The obvious losers here are those who turned down that paycheck, like the self-proclaimed “sacrificial lamb” Rory McIlroy who nobody informed he doesn’t have to hate LIV anymore. Turns out he hates the wrong Tour.
To recap, in a matter of months, we went from traitor-gating Dustin Johnson for cashing a $125 million paycheck to realizing he was the smartest guy in the room. The PGA Tour remains who we thought they were, what Dave Zirin called “a bunch of ham faced, julep drinking, amoral scoundrels.” As usual, I couldn’t agree more.
I wonder what the PGA guys think about the Tour’s sanctity right now.

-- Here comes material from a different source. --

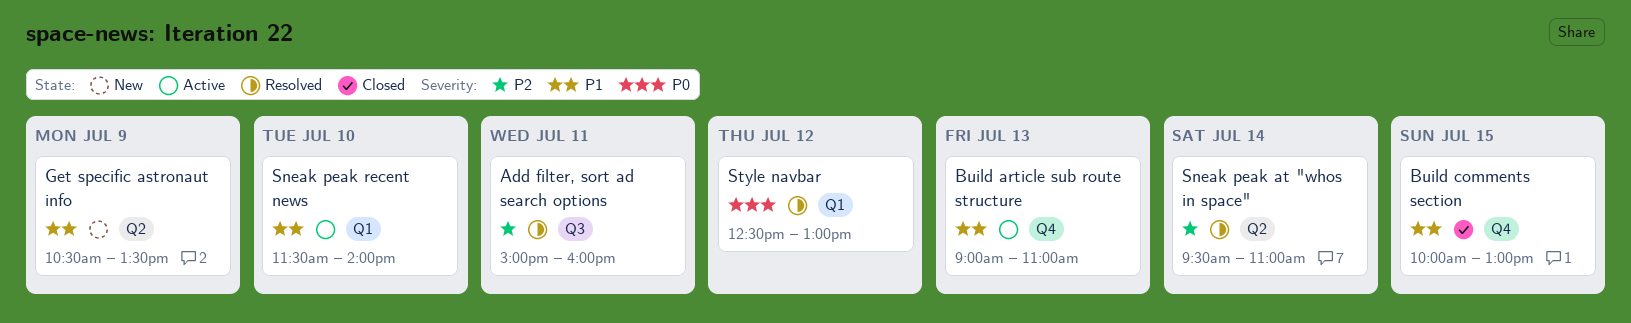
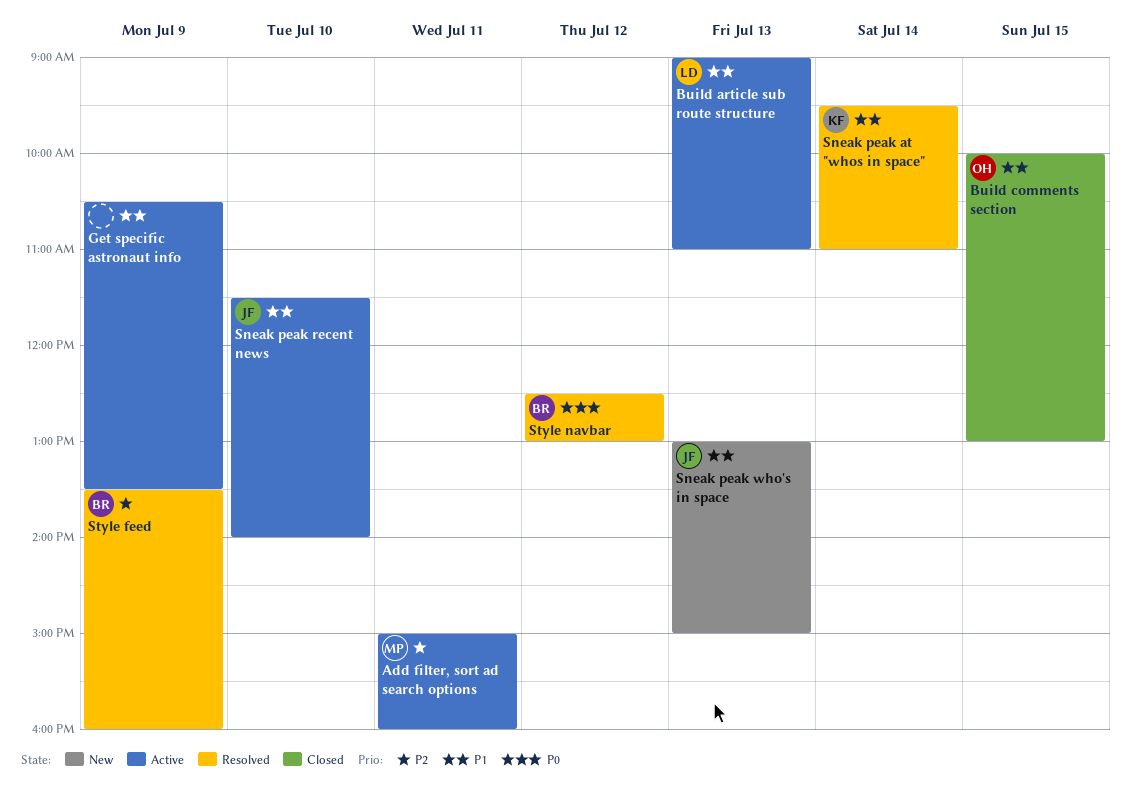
Add filter, sort ad search options, status: Resolved -> Active
Get specific astronaut info, status: New -> Active
Sneak peak at "whos in space", priority: P2 -> P1
Sneak peak who's in space: none -> present
Style feed: none -> present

Words like “collaborative” and “constructive” were used in the PGA’s statement about the union, which is all a load of horse shit. This is not about how repulsive or hypocritical the PGA Tour is. Any of us who bought into their high-and-mightiness were oblivious in the first place. Theirs is an American institution (or at least was before they sold out to the Saudis) that’s predicated first and foremost on turning as large a profit as possible. I don’t fault them for it. I fault the media for telling us what to think and those of us who ever fell for it.
I can’t help but compare this to Major League Baseball’s steroid scandal, how one moment we painted Mark McGwire and Sammy Sosa as national heroes, then turned on them with one fell swoop of the needle, as if we didn’t know what was going on all along.
To this day, we view Clemens and Bonds as the bad guys, as those who cheated the game, just as we were told those LIV golfers weren’t true to theirs. What does an institution have to do with how true one is to the game? It turns out the PGA Tour pulled the golf towel over our eyes, and it was covered in soot.
Was this all a preconceived ploy to get us to talk more about golf, with poor Rory McIlroy offered not even a raincheck? Was this the Tour realizing ratings were down with LIV’s biggest names now beating PGA players? Did the Tour throw in the towel before taking any worse of an L or did they recognize we would soon all get smart to their shadiness so why not cash in while the getting was good?
Either way, I watch the sport because I want to see good golf and could care less what the PGA Tour calls their new conglomerate. Why should I when the only one cheating the game is them?